By Zibai, an Alibaba Cloud Development Engineer and Xiheng, an Alibaba Cloud Technical Expert
In Kubernetes clusters, business applications usually provide external services in the form of Deployment combined with the Load Balancer service. Figure 1 shows a typical deployment architecture. This architecture is very simple and convenient for deployment and O&M, but downtime may occur and cause online problems during application updates or upgrades. Today, let's take a close look at why this architecture may cause downtime during application updates and how to prevent downtime.

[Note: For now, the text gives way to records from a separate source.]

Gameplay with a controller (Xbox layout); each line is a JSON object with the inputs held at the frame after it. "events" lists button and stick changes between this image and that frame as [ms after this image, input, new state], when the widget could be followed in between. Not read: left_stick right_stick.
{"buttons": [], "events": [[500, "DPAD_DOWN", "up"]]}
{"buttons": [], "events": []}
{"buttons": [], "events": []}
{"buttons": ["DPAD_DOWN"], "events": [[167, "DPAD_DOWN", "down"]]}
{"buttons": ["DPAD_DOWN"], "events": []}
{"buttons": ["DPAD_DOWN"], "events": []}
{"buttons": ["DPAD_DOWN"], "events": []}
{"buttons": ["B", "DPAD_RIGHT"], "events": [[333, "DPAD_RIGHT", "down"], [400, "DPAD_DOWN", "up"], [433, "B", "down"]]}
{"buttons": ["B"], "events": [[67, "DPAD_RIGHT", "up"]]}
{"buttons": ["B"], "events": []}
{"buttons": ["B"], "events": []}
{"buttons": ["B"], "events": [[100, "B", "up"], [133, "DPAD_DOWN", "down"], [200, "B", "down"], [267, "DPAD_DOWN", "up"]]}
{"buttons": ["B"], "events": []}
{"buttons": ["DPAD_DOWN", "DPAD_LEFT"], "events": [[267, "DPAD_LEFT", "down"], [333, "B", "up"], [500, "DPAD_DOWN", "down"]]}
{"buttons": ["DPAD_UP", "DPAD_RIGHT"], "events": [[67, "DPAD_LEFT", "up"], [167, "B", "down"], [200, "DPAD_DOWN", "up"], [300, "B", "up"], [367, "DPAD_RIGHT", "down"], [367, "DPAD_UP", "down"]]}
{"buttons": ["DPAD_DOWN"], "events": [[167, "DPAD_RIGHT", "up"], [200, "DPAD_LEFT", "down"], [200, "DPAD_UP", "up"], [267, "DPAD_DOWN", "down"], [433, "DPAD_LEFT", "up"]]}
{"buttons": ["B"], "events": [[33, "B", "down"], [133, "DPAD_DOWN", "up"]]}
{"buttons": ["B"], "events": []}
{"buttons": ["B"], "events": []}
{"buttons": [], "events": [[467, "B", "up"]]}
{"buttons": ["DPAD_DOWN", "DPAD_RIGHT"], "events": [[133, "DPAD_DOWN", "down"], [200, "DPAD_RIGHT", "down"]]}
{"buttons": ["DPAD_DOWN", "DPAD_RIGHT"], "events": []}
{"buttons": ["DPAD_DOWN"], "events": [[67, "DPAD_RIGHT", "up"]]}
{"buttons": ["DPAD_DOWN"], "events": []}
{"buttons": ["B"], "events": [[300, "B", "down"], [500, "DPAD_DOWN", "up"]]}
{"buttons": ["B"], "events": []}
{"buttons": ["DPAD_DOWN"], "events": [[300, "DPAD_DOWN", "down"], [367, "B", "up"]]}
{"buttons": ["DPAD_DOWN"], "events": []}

Figure 1: Deployment Architecture
Reasons for Downtime
A new pod will be created before deployment is updated in a rolling manner. The old pod will be deleted after the new pod starts to run.
Create Pods
Figure 2: Downtime
Reason for Downtime:
After the pod starts to run, it is added to endpoints. After detecting the change in the endpoints, Container Service for Kubernetes (ACK) adds the corresponding node to the backend of the Server Load Balancer (SLB) instance. At this time, the request is forwarded from the SLB instance to the pod. However, the application code in the pod has not yet been initialized, so the pod cannot handle the request. This results in downtime, as shown in Figure 2.
Solution:
Configure
readinessProbe
for the pod, and add the corresponding node to the backend of the SLB instance after the application code in the pod is initialized.
Delete Pods
When you delete the old pod, you must synchronize the status of multiple objects, such as the endpoint, IPVS, iptables, and SLB instance. These sync operations are performed asynchronously. Figure 3 shows the overall synchronization process.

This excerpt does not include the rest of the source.